Один из тех, кто играл с ними в покер, несколько лет спустя снова встретился Чар и удивительно ей пригодился. Эту удачу она также приписала воздействию Моны. Девушка казалась ей каким-то живым талисманом, одна мысль о котором привлекает успех.

Воспоминания о Моне придавали Чар уверенность в своих силах так же, как и ее присутствие, когда они бывали где-то вместе. Мона — такая живая, полная сил, словно мчащаяся вперед на приливной волне жизни… она воплощала в себе все, что самой Чар никогда не удавалось.

Тепло очага в доме Моны согревало не только ее руки — казалось, оно проникало и в сердце, иссохшее сердце, окаменевшее от бесчисленных разочарований и обид, с годами превратившееся в бездушный анатомический орган.

Всю свою жизнь Чар верила в удачу.

За удачей она гналась неутомимо, и, хоть погоня эта порой приводила ее в самые странные места, а иной раз низвергала на самое дно ада, Чар продолжала верить своему божеству, обманывающему столь многих и в конечном счете разочаровывающему всех, кто полагается на него.

Удача была богиней Чар — и удача для нее отождествилась с Моной.

Узнав, что Мона сбежала от нее в Луксоре, Чар едва не рехнулась от ярости.

Если бы она не помнила о том, что сидит без гроша и должна еще обобрать Сэди, напилась бы до бесчувствия и надолго забыла обо всем, что происходит вокруг.

Когда мысли ее немного прояснились, она окинула мысленным взором всю свою жизнь, свое прошлое, о котором пыталась было поведать Моне, но та счастливо ускользнула, и поняла (довольно смутно, ибо в самоанализе Чар была не сильна), почему ее так влечет к этой девушке. По крайней мере, отчасти дело в том, что Мона была полной ее противоположностью — тем, чем Чар всегда желала, но не могла стать.

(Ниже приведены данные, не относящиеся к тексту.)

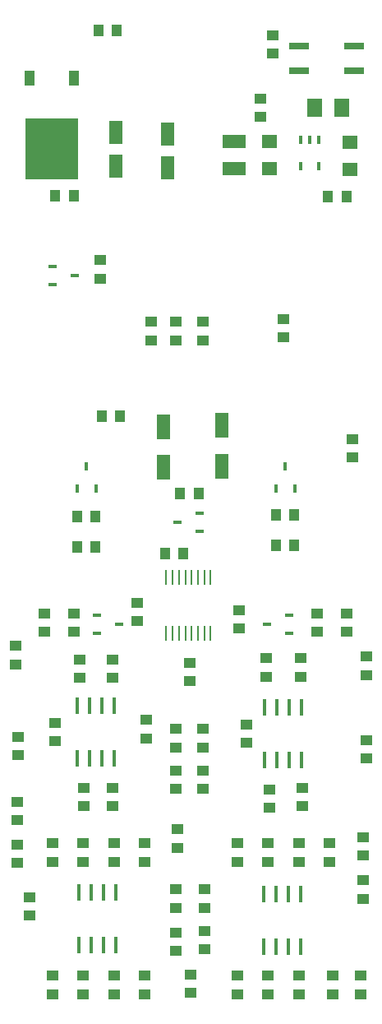
<source format=gtp>
G04 DipTrace 3.1.0.0*
G04 uO_c1.1.GTP*
%MOIN*%
G04 #@! TF.FileFunction,Paste,Top*
G04 #@! TF.Part,Single*
%AMOUTLINE0*
4,1,4,
-0.019685,-0.031496,
0.019685,-0.031496,
0.019685,0.031496,
-0.019685,0.031496,
-0.019685,-0.031496,
0*%
%AMOUTLINE1*
4,1,4,
-0.106299,-0.122047,
0.106299,-0.122047,
0.106299,0.122047,
-0.106299,0.122047,
-0.106299,-0.122047,
0*%
%AMOUTLINE3*
4,1,4,
-0.031496,-0.035492,
0.031496,-0.035492,
0.031496,0.035492,
-0.031496,0.035492,
-0.031496,-0.035492,
0*%
%ADD67R,0.015622X0.035307*%
%ADD69R,0.015622X0.07074*%
%ADD71R,0.007748X0.062866*%
%ADD77R,0.017591X0.033339*%
%ADD79R,0.033339X0.017591*%
%ADD81R,0.098299X0.054992*%
%ADD91R,0.078614X0.03137*%
%ADD93R,0.043181X0.051055*%
%ADD95R,0.054992X0.092394*%
%ADD97R,0.051055X0.043181*%
%ADD99R,0.062866X0.054992*%
%ADD101R,0.056961X0.104205*%
%ADD108OUTLINE0*%
%ADD109OUTLINE1*%
%ADD111OUTLINE3*%
%FSLAX26Y26*%
G04*
G70*
G90*
G75*
G01*
G04 TopPaste*
%LPD*%
D101*
X1292194Y2709998D3*
Y2875352D3*
X1054694Y2869103D3*
Y2703749D3*
D99*
X1485939Y4025347D3*
Y3915111D3*
X1810942Y3912846D3*
Y4023082D3*
D97*
X1160944Y1912846D3*
Y1838043D3*
X1448383Y4124955D3*
Y4199758D3*
D95*
X861069Y4062994D3*
Y3925199D3*
D93*
X1135746Y2356600D3*
X1060943D3*
X1798246Y3800346D3*
X1723443D3*
D97*
X1360943Y2050347D3*
Y2125150D3*
X510943Y962652D3*
Y887848D3*
X1167162Y575327D3*
Y650131D3*
X1742194Y569096D3*
Y643900D3*
D93*
X691997Y3806599D3*
X617194D3*
D97*
X1479694Y569195D3*
Y643998D3*
Y1181498D3*
Y1106695D3*
X604694Y569195D3*
Y643998D3*
X729694Y1181498D3*
Y1106695D3*
X1110943Y1162847D3*
Y1237650D3*
X1104694Y994096D3*
Y919293D3*
Y819096D3*
Y744293D3*
X1617292Y1331695D3*
Y1406498D3*
X985912Y1606589D3*
Y1681392D3*
D95*
X1073581Y4056745D3*
Y3918949D3*
D97*
X1473542Y1856498D3*
Y1931301D3*
X731838Y1332089D3*
Y1406892D3*
X717194Y1850347D3*
Y1925150D3*
X948412Y2156156D3*
Y2081352D3*
X1823443Y2818900D3*
Y2744096D3*
X1217162Y3219089D3*
Y3293892D3*
X1104662Y3219089D3*
Y3293892D3*
X1498378Y4456170D3*
Y4381367D3*
D91*
X1604690Y4412850D3*
Y4312850D3*
X1829493D3*
Y4412850D3*
D108*
X692196Y4281628D3*
X512669D3*
D109*
X602433Y3994226D3*
D81*
X1342144Y4024965D3*
Y3914729D3*
D79*
X1567194Y2031596D3*
Y2106400D3*
X1476643Y2068998D3*
D77*
X1512568Y2617669D3*
X1587371D3*
X1549969Y2708220D3*
X706317Y2617669D3*
X781120D3*
X743719Y2708220D3*
D79*
X785943Y2106596D3*
Y2031793D3*
X876494Y2069195D3*
D97*
X1604694Y643998D3*
Y569195D3*
Y1106695D3*
Y1181498D3*
X1854694Y569195D3*
Y643998D3*
X1354694D3*
Y569195D3*
X1729694Y1181498D3*
Y1106695D3*
X1354694D3*
Y1181498D3*
X729694Y643998D3*
Y569195D3*
X854694Y1106695D3*
Y1181498D3*
Y569195D3*
Y643998D3*
X979694Y569195D3*
Y643998D3*
Y1181498D3*
Y1106695D3*
X604694D3*
Y1181498D3*
X1223444Y919293D3*
Y994096D3*
Y750347D3*
Y825150D3*
X1798345Y2112747D3*
Y2037944D3*
X1679595Y2112747D3*
Y2037944D3*
D93*
X1585943Y2387847D3*
X1511140D3*
X1585943Y2512847D3*
X1511140D3*
X779694Y2381596D3*
X704891D3*
X779694Y2506596D3*
X704891D3*
D97*
X573443Y2037847D3*
Y2112650D3*
X692194Y2037847D3*
Y2112650D3*
X1867095Y956695D3*
Y1031498D3*
X1485944Y1325347D3*
Y1400150D3*
X1879595Y1525446D3*
Y1600249D3*
X1217193Y1475346D3*
Y1400543D3*
X1867095Y1131695D3*
Y1206498D3*
X1610943Y1856596D3*
Y1931400D3*
X1879694Y1862847D3*
Y1937650D3*
X1217095Y1569392D3*
Y1644195D3*
X460943Y1275347D3*
Y1350150D3*
X848443Y1331596D3*
Y1406400D3*
X467194Y1537847D3*
Y1612650D3*
X1104694Y1475543D3*
Y1400740D3*
X460943Y1100346D3*
Y1175149D3*
X848444Y1850347D3*
Y1925150D3*
X454694Y1906596D3*
Y1981400D3*
X1104694Y1569490D3*
Y1644293D3*
D93*
X1123542Y2600251D3*
X1198345D3*
D97*
X1542194Y3231596D3*
Y3306400D3*
X1004662Y3294089D3*
Y3219285D3*
D93*
X867194Y4474918D3*
X792391D3*
D71*
X1067194Y2031596D3*
X1092784D3*
X1118375D3*
X1143965D3*
X1169556D3*
X1195147D3*
X1220737D3*
X1246328D3*
Y2259951D3*
X1220737Y2259943D3*
X1195147D3*
X1169556D3*
X1143965D3*
X1118375D3*
X1092784D3*
X1067194D3*
D69*
X1460943Y762847D3*
X1510943D3*
X1560943D3*
X1610943D3*
Y975446D3*
X1560943D3*
X1510943D3*
X1460943D3*
X710943Y769096D3*
X760943D3*
X810943D3*
X860943D3*
Y981695D3*
X810943D3*
X760943D3*
X710943D3*
X1467194Y1519096D3*
X1517194D3*
X1567194D3*
X1617194D3*
Y1731695D3*
X1567194D3*
X1517194D3*
X1467194D3*
D79*
X1201494Y2444295D3*
Y2519098D3*
X1110943Y2481696D3*
D67*
X1685941Y4031596D3*
X1648539D3*
X1611137D3*
Y3925297D3*
X1685941D3*
D69*
X704694Y1525347D3*
X754694D3*
X804694D3*
X854694D3*
Y1737946D3*
X804694D3*
X754694D3*
X704694D3*
D93*
X879504Y2912582D3*
X804700D3*
D111*
X1779598Y4162451D3*
X1667630D3*
D97*
X617162Y1668892D3*
Y1594089D3*
X1392162Y1662838D3*
Y1588035D3*
X798412Y3543892D3*
Y3469089D3*
D79*
X604662Y3519089D3*
Y3444285D3*
X695214Y3481687D3*
M02*

</source>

Чар, при рождении нареченная совершенно неподходящим ей именем Чармэйн [10] , родилась в Индии, в семье колониального служащего.

Отец ее занимал какой-то невысокий пост в Канпуре. Когда Чар было всего несколько лет от роду, он отослал ее в Англию, в семью своего брата. Семья была многолюдная, шумная, беспорядочная и вечно на грани разорения. Племянница, невзрачная, неловкая и нелюбимая, означала для них только лишние хлопоты и расходы.